- Set task 1
In the cathedral post, why does the writer always donate the recommended amount?
- Set task 2
Reproduce the wording of the cathedral post starting with "Share This Post" and going on through "that’s for sure..".

Talking of quirky oddballs, do you know I feel an obscure affinity with this goddamn idiot who goes about Britain licking cathedrals. Work takes me around the country and if I have a little time to spare in a place and a cathedral is handy, I will usually visit it. So far in this calendar year alone I have toured the cathedrals of Gloucester, Worcester, Wells, Salisbury, Exeter and Canterbury. I have not licked any of them but each undeniably has its own flavour. My favourite is Gloucester, an awesome (in the true sense of the word) building in an otherwise hard-to-love town. Wells is a reverse-Tardis, much bigger on the outside than the inside, but with those fantastic sci-fi scissor-arches that look like they come from the distant future rather than 700 years in the past. Worcester is perhaps the oddest, with an organic, insecty feel. At Canterbury I caught an exceptionally beautiful choral evensong when I was tired and tipsy and I suffered a nasty little attack of religion. These entertainments are free and available to all, though of course our cathedrals do request a donation with varying degrees of aggression.

In Salisbury Cathedral, walking around, open-mouthed as usual, I overheard a man talking to his young daughter. He said, “You know what’s great, Indigo [yes, really], is that 800 years ago people built this place, and now here you are today, standing in it.” Which, I think, neatly encapsulates the critical point. The consolation of Christianity’s great English architectural manifestations is that your brief mortality, and the self-indulgent terrors that come with your awareness of it, are placed in the perspective of the centuries. The unchanging atmosphere of the cathedral walls and the ceremonies conducted within them have seen countless people like you and will see countless more after your time is up. I always donate the ‘recommended amount’ because what could be more important than preserving something that’s already very old?

 

Share This Post

About Author Profile: Brit

12 thoughts on “Dabbler Diary – Cathedral Licker

  1. Wormstir@gmail.com'
    Worm
    July 2, 2012 at 08:45

    I quite like the word quirky! Definitely better than the American ‘kooky’ that’s for sure..

    I think Canterbury is my least favourite cathedral inside as its a sort of mish mash of alcoves and dark bits and doesn’t have the vaulting space of the others. Truro cathedral isn’t that great compared to the others you mentioned too

    • andrewnixon@blueyonder.co.uk'
      July 3, 2012 at 20:33

      Very true – Canterbury has to be seen in stages rather than as a whole. Also because it’s so walled in by the city it’s hard to get a good look at the exterior. But such complaining is churlish really.

  2. johngjobling@googlemail.com'
    malty
    July 2, 2012 at 09:59

    Multi faceted, wide ranging, meandering, broad of scope, many paragraphed, angle covering, frequently amusing, often informative, occasionaly sombre, Monday morningish kind of post.
    As for buildings (religious) one of life’s great mysteries is York Minster and why has it become a magnet for hordes of those ladies who do not wear hair products.

- Data provided
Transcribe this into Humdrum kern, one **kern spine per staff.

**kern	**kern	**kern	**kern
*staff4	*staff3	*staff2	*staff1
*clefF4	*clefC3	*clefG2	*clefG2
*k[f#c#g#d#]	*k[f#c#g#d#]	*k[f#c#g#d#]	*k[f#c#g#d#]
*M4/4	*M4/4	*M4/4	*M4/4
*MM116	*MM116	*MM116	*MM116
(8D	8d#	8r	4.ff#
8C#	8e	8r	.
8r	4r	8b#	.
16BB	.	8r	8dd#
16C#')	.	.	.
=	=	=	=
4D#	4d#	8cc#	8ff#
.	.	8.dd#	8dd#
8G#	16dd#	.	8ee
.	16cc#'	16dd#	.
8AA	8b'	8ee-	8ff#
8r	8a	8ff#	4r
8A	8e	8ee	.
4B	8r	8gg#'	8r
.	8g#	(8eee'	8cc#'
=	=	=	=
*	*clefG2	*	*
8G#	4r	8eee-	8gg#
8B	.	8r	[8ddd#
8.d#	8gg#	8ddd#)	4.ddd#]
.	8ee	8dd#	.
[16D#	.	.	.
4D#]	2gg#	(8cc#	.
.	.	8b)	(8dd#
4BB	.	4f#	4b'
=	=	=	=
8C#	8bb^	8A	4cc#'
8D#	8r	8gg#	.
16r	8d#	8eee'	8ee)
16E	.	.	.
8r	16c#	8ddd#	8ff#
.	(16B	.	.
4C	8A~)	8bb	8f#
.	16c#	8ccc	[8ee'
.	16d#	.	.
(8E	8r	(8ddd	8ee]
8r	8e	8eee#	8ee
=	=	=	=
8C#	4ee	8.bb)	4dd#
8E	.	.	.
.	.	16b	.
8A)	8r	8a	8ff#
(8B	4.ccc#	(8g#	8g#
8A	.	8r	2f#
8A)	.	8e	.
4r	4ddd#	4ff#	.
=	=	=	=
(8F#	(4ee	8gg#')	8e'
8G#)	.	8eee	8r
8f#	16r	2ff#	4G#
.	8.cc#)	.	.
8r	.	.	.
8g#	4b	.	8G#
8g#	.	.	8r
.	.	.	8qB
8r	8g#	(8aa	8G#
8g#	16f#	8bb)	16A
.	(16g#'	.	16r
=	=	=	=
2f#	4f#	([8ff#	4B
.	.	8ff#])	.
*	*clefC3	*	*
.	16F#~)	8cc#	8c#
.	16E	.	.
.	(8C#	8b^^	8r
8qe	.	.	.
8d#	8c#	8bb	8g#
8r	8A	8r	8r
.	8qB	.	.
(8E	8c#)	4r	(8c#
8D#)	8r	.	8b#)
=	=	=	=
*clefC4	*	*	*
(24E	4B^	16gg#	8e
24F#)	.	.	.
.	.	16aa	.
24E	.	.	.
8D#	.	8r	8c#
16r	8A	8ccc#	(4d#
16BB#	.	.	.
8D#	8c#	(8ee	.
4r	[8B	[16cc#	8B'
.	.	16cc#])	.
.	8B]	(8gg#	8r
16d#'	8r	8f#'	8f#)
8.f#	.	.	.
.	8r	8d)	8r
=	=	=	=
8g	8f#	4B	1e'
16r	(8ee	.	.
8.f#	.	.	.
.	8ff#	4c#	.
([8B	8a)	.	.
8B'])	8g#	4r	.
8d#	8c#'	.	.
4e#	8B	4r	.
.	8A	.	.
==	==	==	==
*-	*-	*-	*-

- Written solution 1
The writer always gives the "recommended amount" because, in the writer's view, nothing could be more important than preserving something that is already very old.

- Written solution 2
Share This Post

About Author Profile: Brit

12 thoughts on “Dabbler Diary – Cathedral Licker

  1. Wormstir@gmail.com'
    Worm
    July 2, 2012 at 08:45

    I quite like the word quirky! Definitely better than the American ‘kooky’ that’s for sure..